The tumor-bearing untreated group G3 had a higher necrotic percentage with respect to the total tumor (38%) than the groups treated with UM + LunLip (17% for G9). Even though, 100% of the animals survived until the end of the experiment, the survival of animals with larger tumor volumes (G3) is more likely to be lower than those with lower tumor volume (G6–G9) since the larger necrotic area within the tumors indicates that those tumors are more aggressive.

4. Conclusions

The results of this study showed that UMLip was absorbed through macropinocytosis, whereas liposomes carrying lunasin (UM + LunLip) were absorbed through CME and CvME. The uptake of UMLip increased in the presence of squalene. However, further research is needed to confirm the interaction between lunasin and the liposome bilayer.

To our knowledge, this in vivo study is the first to demonstrate the ability of UM + LunLip to modulate markers involved in melanoma development. Tumor development was inhibited by up to 99% when UM + LunLip was applied subcutaneously compared to tumor-bearing untreated animals.

Caspase-3 was overexpressed in animals treated with UM + LunLip, and these groups presented the smallest tumor volume. The under-expression of Ki-67 was observed in the groups treated with UM + LunLip, suggesting cell cycle arrest. Animals with the smallest tumor volume and a smaller number of tumors exhibited the highest Ki-67 inhibition. Further research is needed to fully understand the effects of UM + LunLip in melanoma prevention.

Subcutaneous application was the best way to deliver UM + LunLip to tumor cells; it resulted in the smallest tumor volume, higher expression of Caspase-3, and lower expression of GSK-3β and Ki-67.
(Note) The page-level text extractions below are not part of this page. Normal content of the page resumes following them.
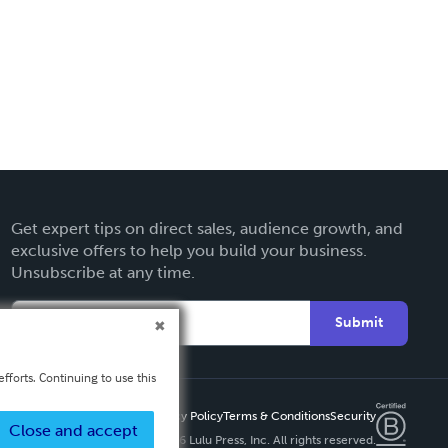
Get expert tips on direct sales, audience growth, and
exclusive offers to help you build your business.
Unsubscribe at any time.
Submit
fforts. Continuing to use this
Privacy Policy
Terms & Conditions
Security
Close and accept
Copyright ©
2026 Lulu Press, Inc. All rights reserved.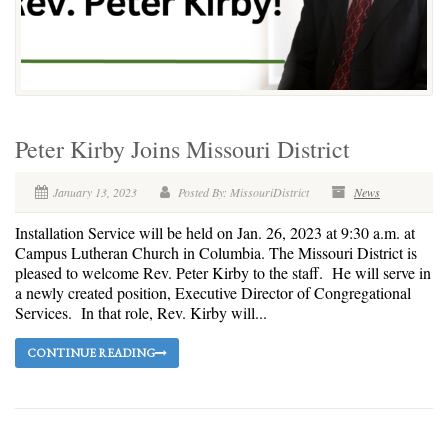
Peter Kirby Joins Missouri District
January 13, 2023
Posted By: MissouriDistrict
News
Installation Service will be held on Jan. 26, 2023 at 9:30 a.m. at
Campus Lutheran Church in Columbia. The Missouri District is
pleased to welcome Rev. Peter Kirby to the staff. He will serve in
a newly created position, Executive Director of Congregational
Services. In that role, Rev. Kirby will...
CONTINUE READING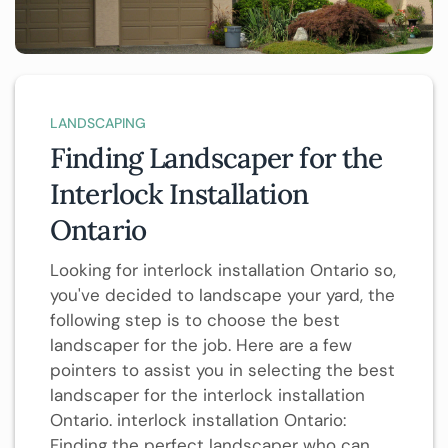
LANDSCAPING
Finding Landscaper for the
Interlock Installation
Ontario
Looking for interlock installation Ontario so,
you've decided to landscape your yard, the
following step is to choose the best
landscaper for the job. Here are a few
pointers to assist you in selecting the best
landscaper for the interlock installation
Ontario. interlock installation Ontario:
Finding the perfect landscaper who can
The findings approved our hypothesis: the soybean peptide lunasin and the amaranth unsaponifiable matter as a squalene source transported into liposomes effectively prevent melanoma tumor development in an in vivo model of C57BL/6 mice.

In future research, we intend to measure vascular and other markers to investigate angiogenesis development, as well as elucidate more in-deep the pathway that promotes tumor prevention, which was not among the objectives of the present study.